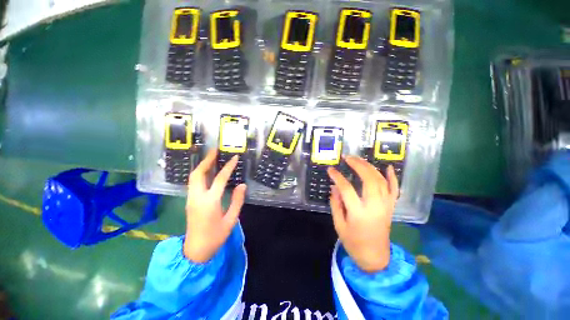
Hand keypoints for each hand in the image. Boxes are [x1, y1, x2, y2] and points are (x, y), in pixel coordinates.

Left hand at [184, 149, 246, 262]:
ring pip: (193, 177)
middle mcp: (197, 197)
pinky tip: (207, 171)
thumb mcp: (231, 220)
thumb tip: (242, 185)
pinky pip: (194, 183)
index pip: (220, 179)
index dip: (228, 167)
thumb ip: (237, 201)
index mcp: (210, 202)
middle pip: (198, 174)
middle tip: (215, 151)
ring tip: (211, 157)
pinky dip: (200, 173)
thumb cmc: (215, 237)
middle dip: (206, 160)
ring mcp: (191, 199)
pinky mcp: (189, 201)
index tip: (234, 157)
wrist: (195, 251)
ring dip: (202, 165)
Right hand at [328, 156, 398, 272]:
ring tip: (359, 159)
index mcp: (359, 213)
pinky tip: (388, 167)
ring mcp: (385, 206)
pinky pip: (394, 190)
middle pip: (369, 180)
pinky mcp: (391, 207)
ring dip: (370, 167)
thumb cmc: (354, 242)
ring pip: (381, 181)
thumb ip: (336, 204)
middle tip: (347, 158)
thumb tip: (334, 187)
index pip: (346, 189)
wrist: (375, 257)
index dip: (337, 177)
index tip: (330, 169)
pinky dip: (392, 177)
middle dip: (358, 165)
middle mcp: (375, 206)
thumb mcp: (339, 225)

---*---

[Instructions to follow] An exact repetition of all the records above is required, excluding the pictures.

[Written reply]
Hand keypoints for each hand in the image. Boxes are [x1, y1, x2, y2] and points are (x, y), in pixel coordinates.

Left hand at [184, 149, 246, 262]:
ring pip: (193, 177)
middle mcp: (197, 197)
pinky tip: (207, 171)
thumb mcp: (231, 220)
thumb tip: (242, 185)
pinky pip: (194, 183)
index pip: (220, 179)
index dip: (228, 167)
thumb ip: (237, 201)
index mcp: (210, 202)
middle pip: (198, 174)
middle tip: (215, 151)
ring tip: (211, 157)
pinky dip: (200, 173)
thumb cmc: (215, 237)
middle dip: (206, 160)
ring mcp: (191, 199)
pinky mcp: (189, 201)
index tip: (234, 157)
wrist: (195, 251)
ring dip: (202, 165)
Right hand at [328, 156, 398, 272]:
ring tip: (359, 159)
index mcp: (359, 213)
pinky tip: (388, 167)
ring mcp: (385, 206)
pinky pip: (394, 190)
middle pip: (369, 180)
pinky mcp: (391, 207)
ring dip: (370, 167)
thumb cmc: (354, 242)
ring pip: (381, 181)
thumb ip: (336, 204)
middle tip: (347, 158)
thumb tip: (334, 187)
index pip: (346, 189)
wrist: (375, 257)
index dip: (337, 177)
index tip: (330, 169)
pinky dip: (392, 177)
middle dip: (358, 165)
middle mcp: (375, 206)
thumb mcp: (339, 225)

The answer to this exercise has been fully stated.